What needs to be done:
Reproduce the listing below exactly, minus its pictures.

*** Data excerpts ***

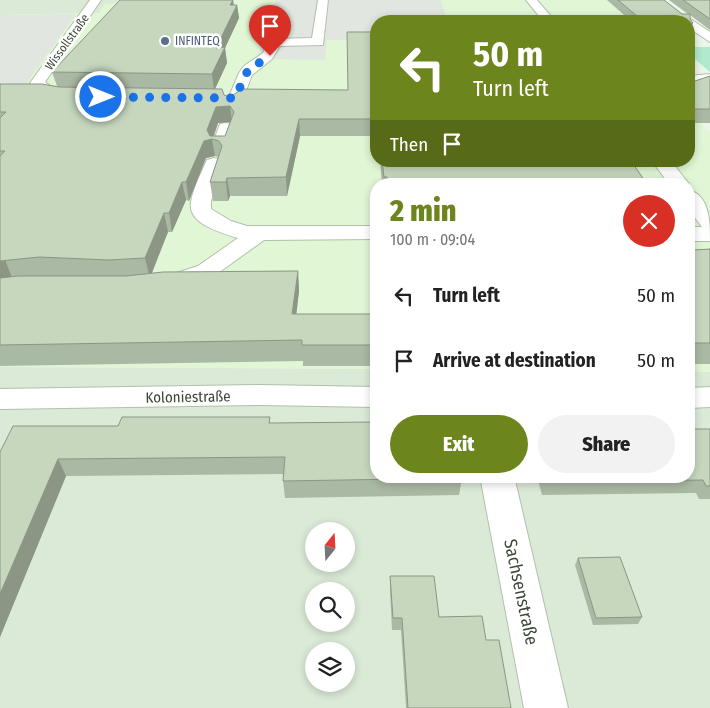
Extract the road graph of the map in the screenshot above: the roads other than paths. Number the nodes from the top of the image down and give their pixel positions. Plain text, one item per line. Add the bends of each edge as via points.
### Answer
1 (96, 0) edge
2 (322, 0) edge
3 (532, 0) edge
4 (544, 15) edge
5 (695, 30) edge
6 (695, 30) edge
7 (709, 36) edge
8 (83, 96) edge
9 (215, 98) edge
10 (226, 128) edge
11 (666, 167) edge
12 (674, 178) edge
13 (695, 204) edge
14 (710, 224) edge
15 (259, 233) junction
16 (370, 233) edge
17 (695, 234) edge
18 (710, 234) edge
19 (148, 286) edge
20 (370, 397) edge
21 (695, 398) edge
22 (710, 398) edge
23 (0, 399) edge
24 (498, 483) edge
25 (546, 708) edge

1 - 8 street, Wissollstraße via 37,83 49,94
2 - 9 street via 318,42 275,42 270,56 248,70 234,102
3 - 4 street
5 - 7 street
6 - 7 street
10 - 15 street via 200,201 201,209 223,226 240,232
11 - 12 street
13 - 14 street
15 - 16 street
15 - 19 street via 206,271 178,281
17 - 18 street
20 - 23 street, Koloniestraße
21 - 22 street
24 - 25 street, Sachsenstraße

***

Task result:
Extract the road graph of the map in the screenshot above: the roads other than paths. Number the nodes from the top of the image down and give their pixel positions. Plain text, one item per line. Add the bends of each edge as via points.
### Answer
1 (96, 0) edge
2 (322, 0) edge
3 (532, 0) edge
4 (544, 15) edge
5 (695, 30) edge
6 (695, 30) edge
7 (709, 36) edge
8 (83, 96) edge
9 (215, 98) edge
10 (226, 128) edge
11 (666, 167) edge
12 (674, 178) edge
13 (695, 204) edge
14 (710, 224) edge
15 (259, 233) junction
16 (370, 233) edge
17 (695, 234) edge
18 (710, 234) edge
19 (148, 286) edge
20 (370, 397) edge
21 (695, 398) edge
22 (710, 398) edge
23 (0, 399) edge
24 (498, 483) edge
25 (546, 708) edge

1 - 8 street, Wissollstraße via 37,83 49,94
2 - 9 street via 318,42 275,42 270,56 248,70 234,102
3 - 4 street
5 - 7 street
6 - 7 street
10 - 15 street via 200,201 201,209 223,226 240,232
11 - 12 street
13 - 14 street
15 - 16 street
15 - 19 street via 206,271 178,281
17 - 18 street
20 - 23 street, Koloniestraße
21 - 22 street
24 - 25 street, Sachsenstraße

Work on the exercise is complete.